Working data START

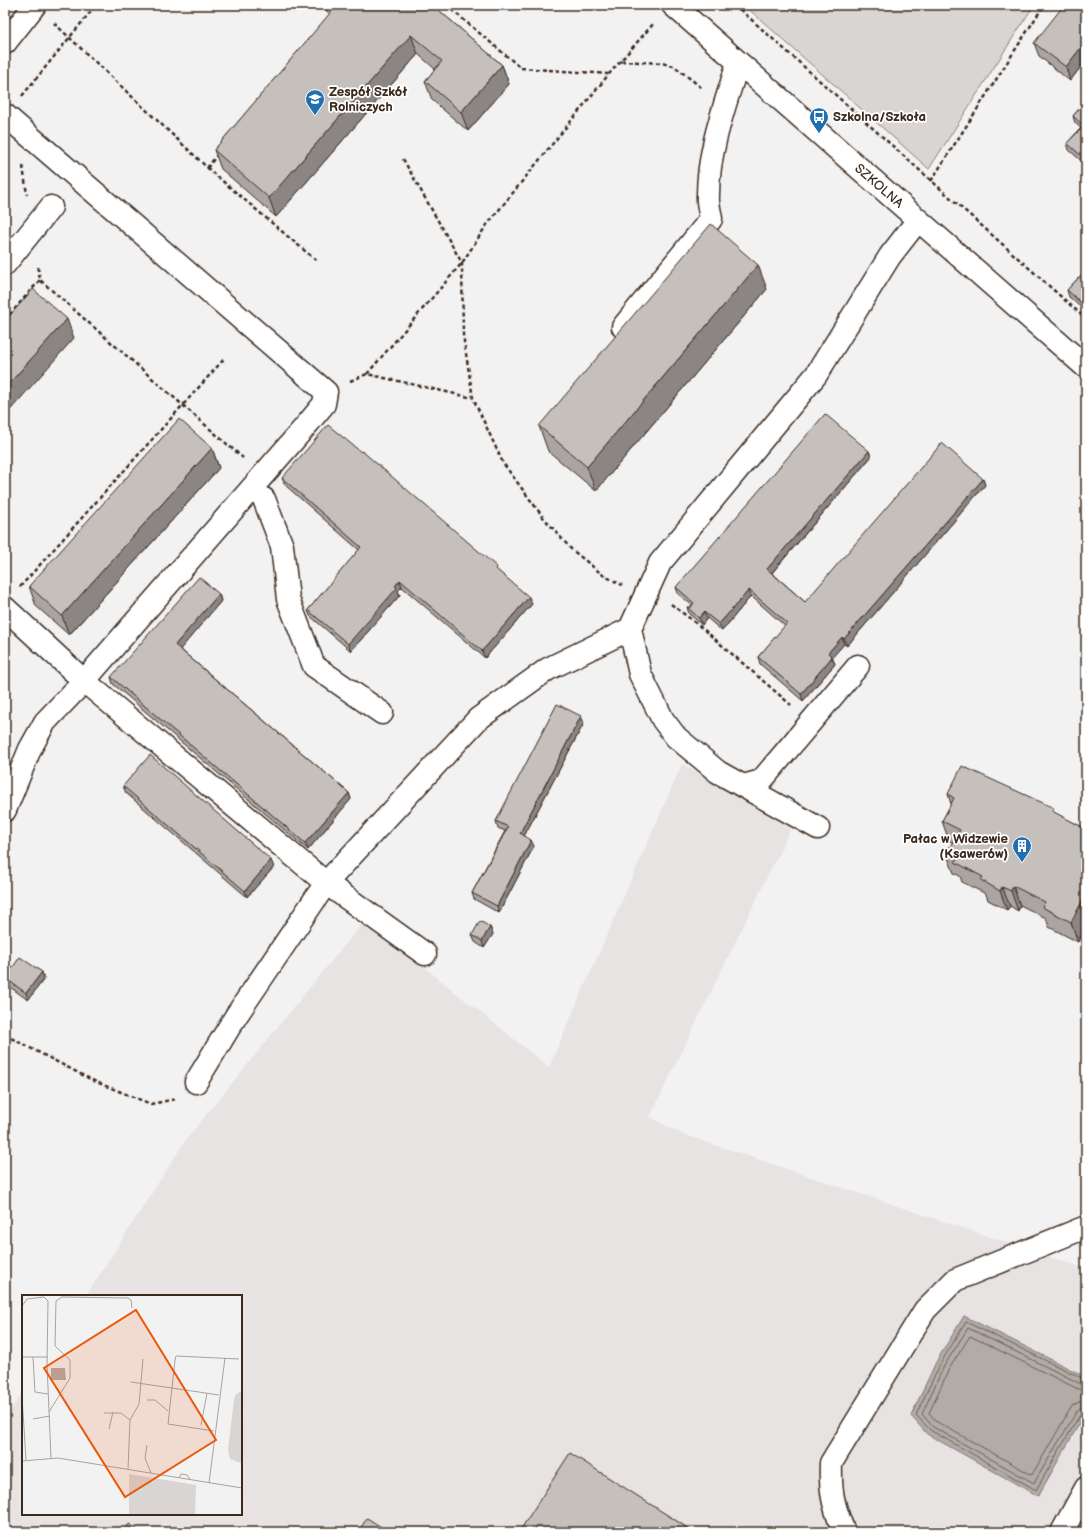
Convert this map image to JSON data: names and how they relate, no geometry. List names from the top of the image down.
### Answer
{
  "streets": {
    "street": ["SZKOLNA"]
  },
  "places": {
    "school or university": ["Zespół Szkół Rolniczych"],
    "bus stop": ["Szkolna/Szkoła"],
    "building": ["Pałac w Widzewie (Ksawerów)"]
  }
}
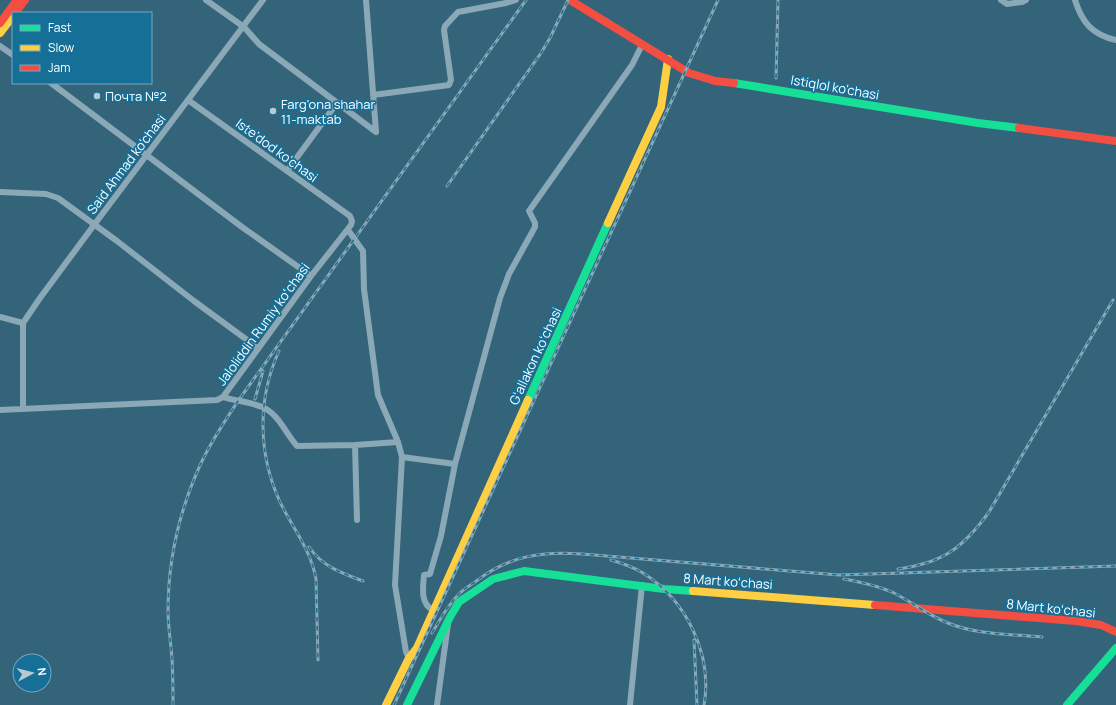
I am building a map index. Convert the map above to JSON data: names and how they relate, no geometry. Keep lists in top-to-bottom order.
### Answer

Working data END

Assigned task = Omitting the pictures, copy each record above exactly as it stands.

Completed exercise =
Convert this map image to JSON data: names and how they relate, no geometry. List names from the top of the image down.
### Answer
{
  "streets": {
    "street": ["SZKOLNA"]
  },
  "places": {
    "school or university": ["Zespół Szkół Rolniczych"],
    "bus stop": ["Szkolna/Szkoła"],
    "building": ["Pałac w Widzewie (Ksawerów)"]
  }
}
I am building a map index. Convert the map above to JSON data: names and how they relate, no geometry. Keep lists in top-to-bottom order.
### Answer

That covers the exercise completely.